- [Görev Talimatları]
A) Örgütlenme modelleri üzerine metinde "Eğer dernek kuruyorsanız;" sözlerinden aşağıda "flamaları hariç aynıdır." sözlerine kadar ne varsa aynen kopyalayın.
B) Örgütlenme modelleri üzerine metindeki "Leninist parti modelleri Piramit örgütlenmesine benzer." cümlesini İngilizceye çevirin.

- [Sayfa Metni]

⁂

Eğer siz bir illegal örgüt kurarsanız; istihbarat örgütlerine davetiye çıkarıyorsunuz, demektir.
Eğer siz bir yasal parti kuruyorsanız; dilekçenizi TC Savcılarına veriyorsunuz ve onun yasalarının el verdiği ölçüde işlev görüyorsunuz.
Eğer dernek kuruyorsanız; polislerin tüm toplantılarınızı izlemesine razısınız, demektir.
İllegal parti ve örgütlerin şekilleri, isimleri, amblem ve flamaları hariç aynıdır.
Buna Leninist Parti modeli denir.
Leninist parti modelleri Piramit örgütlenmesine benzer.
Yukarda bir Firavun (Başkan veya Genel Sekreter) daima vardır.
İşleyiş: ‘’Demokratik Merkeziyetçilik’’ dir, denir ama her zaman azınlık çoğunluğa, ast üste daima bağlıdır.
Leninist veya Burjuva partileri olarak isimlendirilenler bile aynı mantıkla işlev görür. Aradaki fark; birinin legal, diğerinin illegal olmasıdır.
Bahse konu olan iki şahsiyetimiz var.
Öcalan ve Erdoğan.

⁂

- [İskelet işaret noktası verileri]
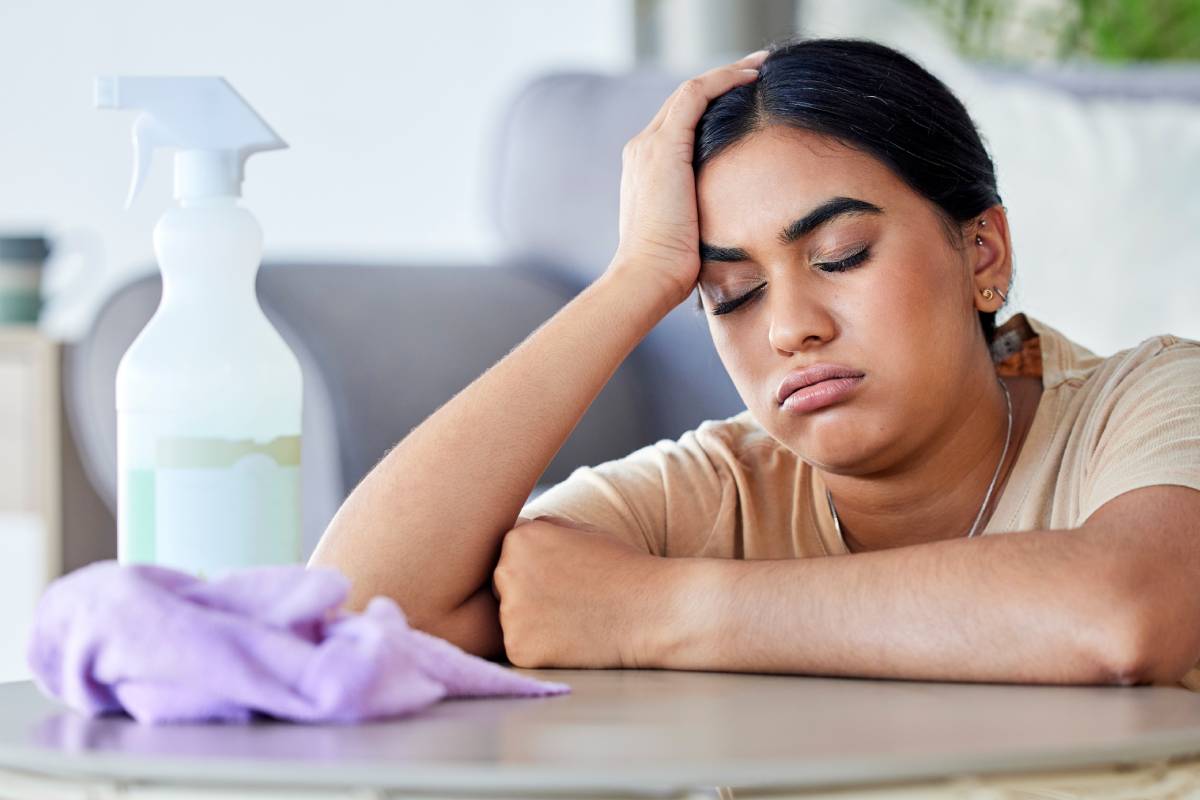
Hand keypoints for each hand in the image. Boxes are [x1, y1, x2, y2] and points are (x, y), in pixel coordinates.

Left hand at [492, 515, 669, 668]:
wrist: (652, 610)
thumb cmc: (621, 567)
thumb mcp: (580, 530)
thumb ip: (541, 529)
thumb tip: (515, 531)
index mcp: (518, 538)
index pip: (508, 552)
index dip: (536, 564)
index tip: (562, 573)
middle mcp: (506, 571)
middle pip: (502, 584)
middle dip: (527, 591)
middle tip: (569, 597)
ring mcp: (510, 613)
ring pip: (509, 616)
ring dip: (531, 620)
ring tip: (573, 616)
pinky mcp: (519, 648)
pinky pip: (519, 647)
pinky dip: (539, 647)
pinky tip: (571, 638)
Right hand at [607, 50, 766, 307]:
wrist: (646, 279)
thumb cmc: (671, 273)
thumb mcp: (691, 236)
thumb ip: (705, 218)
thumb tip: (739, 226)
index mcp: (646, 171)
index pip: (680, 125)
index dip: (713, 108)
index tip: (746, 103)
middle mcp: (643, 150)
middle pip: (684, 102)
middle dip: (722, 82)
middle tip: (759, 70)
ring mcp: (650, 146)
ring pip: (691, 92)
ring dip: (728, 73)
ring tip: (760, 65)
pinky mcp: (665, 146)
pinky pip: (696, 95)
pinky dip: (724, 80)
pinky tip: (753, 75)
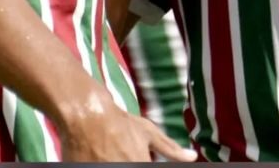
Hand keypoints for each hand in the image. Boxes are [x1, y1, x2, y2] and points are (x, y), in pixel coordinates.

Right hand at [57, 90, 196, 161]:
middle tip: (124, 152)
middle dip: (129, 161)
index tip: (141, 158)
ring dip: (116, 162)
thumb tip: (192, 157)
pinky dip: (102, 164)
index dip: (145, 162)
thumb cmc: (120, 122)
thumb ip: (171, 148)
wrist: (86, 116)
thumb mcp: (148, 132)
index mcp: (141, 164)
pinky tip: (102, 156)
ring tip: (113, 153)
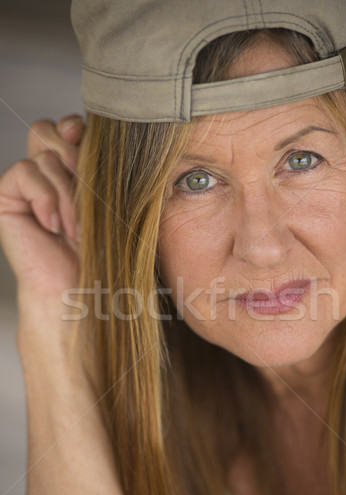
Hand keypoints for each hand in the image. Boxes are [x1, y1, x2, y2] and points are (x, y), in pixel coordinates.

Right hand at [0, 115, 84, 307]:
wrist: (80, 287)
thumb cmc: (101, 247)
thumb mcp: (107, 197)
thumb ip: (94, 162)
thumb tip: (77, 126)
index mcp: (70, 168)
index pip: (67, 128)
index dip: (75, 127)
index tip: (85, 138)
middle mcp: (44, 172)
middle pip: (47, 130)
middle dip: (72, 155)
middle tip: (89, 191)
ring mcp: (24, 184)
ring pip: (43, 155)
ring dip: (67, 194)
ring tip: (77, 229)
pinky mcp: (6, 197)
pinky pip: (23, 172)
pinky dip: (45, 198)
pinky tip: (53, 226)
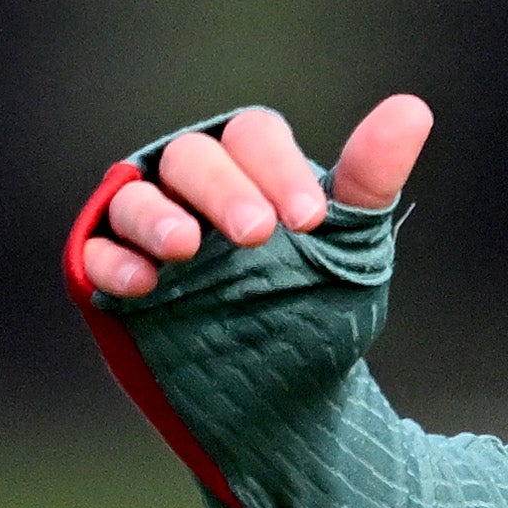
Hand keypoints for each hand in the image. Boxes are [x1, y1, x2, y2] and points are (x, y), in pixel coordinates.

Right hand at [73, 95, 433, 298]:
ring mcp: (149, 233)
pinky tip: (143, 286)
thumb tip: (413, 108)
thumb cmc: (315, 306)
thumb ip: (370, 180)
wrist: (288, 399)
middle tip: (258, 235)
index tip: (308, 220)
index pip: (253, 138)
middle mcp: (194, 188)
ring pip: (134, 199)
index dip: (277, 168)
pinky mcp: (113, 280)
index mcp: (251, 167)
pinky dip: (112, 263)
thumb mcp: (349, 247)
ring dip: (155, 218)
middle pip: (192, 158)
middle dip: (222, 189)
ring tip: (186, 248)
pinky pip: (95, 254)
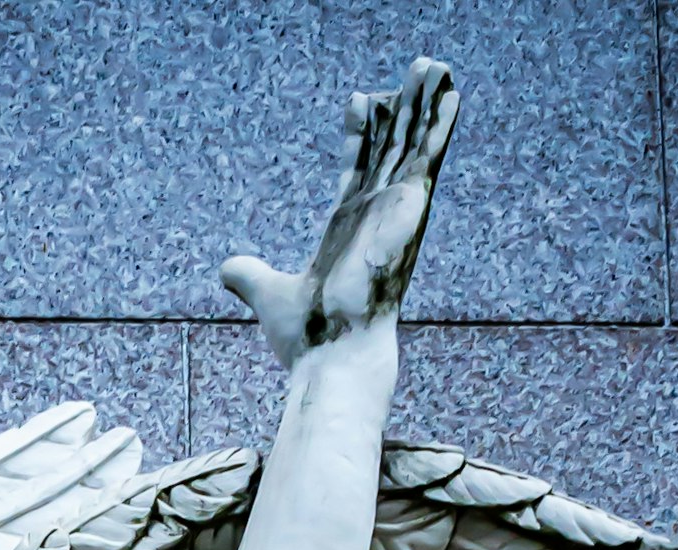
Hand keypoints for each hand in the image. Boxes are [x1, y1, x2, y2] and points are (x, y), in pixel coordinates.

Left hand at [223, 58, 458, 358]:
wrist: (332, 355)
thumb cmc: (308, 340)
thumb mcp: (268, 294)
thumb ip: (249, 275)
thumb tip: (227, 270)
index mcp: (348, 228)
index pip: (358, 168)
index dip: (362, 133)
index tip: (364, 99)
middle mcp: (377, 216)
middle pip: (392, 148)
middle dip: (403, 111)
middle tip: (414, 73)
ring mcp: (396, 211)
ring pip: (414, 145)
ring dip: (427, 106)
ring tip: (436, 66)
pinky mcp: (410, 210)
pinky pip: (429, 158)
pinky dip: (440, 126)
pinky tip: (450, 94)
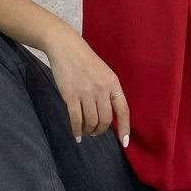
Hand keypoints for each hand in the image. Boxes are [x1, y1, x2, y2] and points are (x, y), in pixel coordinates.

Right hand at [46, 30, 129, 146]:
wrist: (66, 47)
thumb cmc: (85, 61)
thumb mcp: (104, 73)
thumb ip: (108, 91)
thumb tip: (109, 115)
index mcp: (113, 84)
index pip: (123, 110)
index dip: (125, 128)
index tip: (124, 142)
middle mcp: (102, 89)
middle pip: (105, 120)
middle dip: (101, 130)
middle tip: (95, 132)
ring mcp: (86, 92)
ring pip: (91, 121)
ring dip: (88, 130)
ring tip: (85, 131)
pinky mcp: (71, 95)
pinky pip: (76, 119)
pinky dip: (76, 130)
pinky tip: (76, 134)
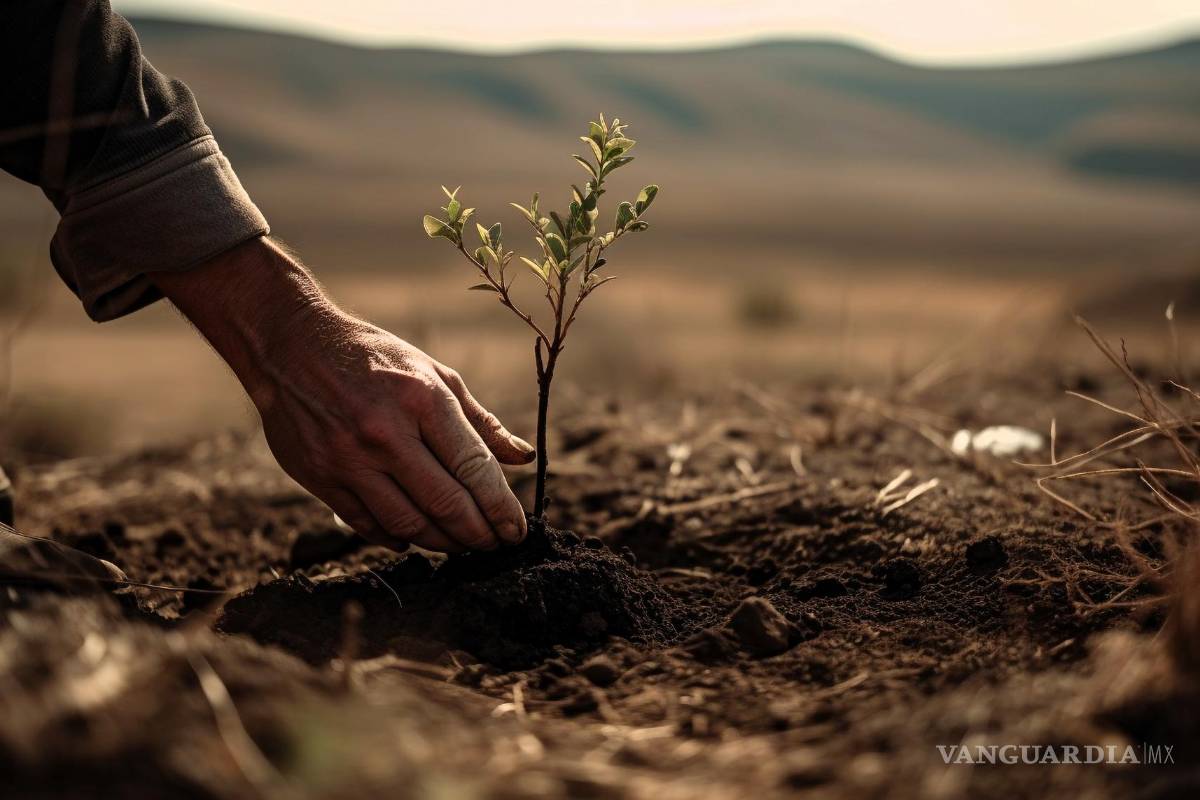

⁂

- [Beklenen Yanıtlar]
A)
Eğer dernek kuruyorsanız; polislerin tüm toplantılarınızı izlemesine razısınız, demektir.
İllegal parti ve örgütlerin şekilleri, isimleri, amblem ve flamaları hariç aynıdır.

B) Leninist party models resemble a pyramid organization.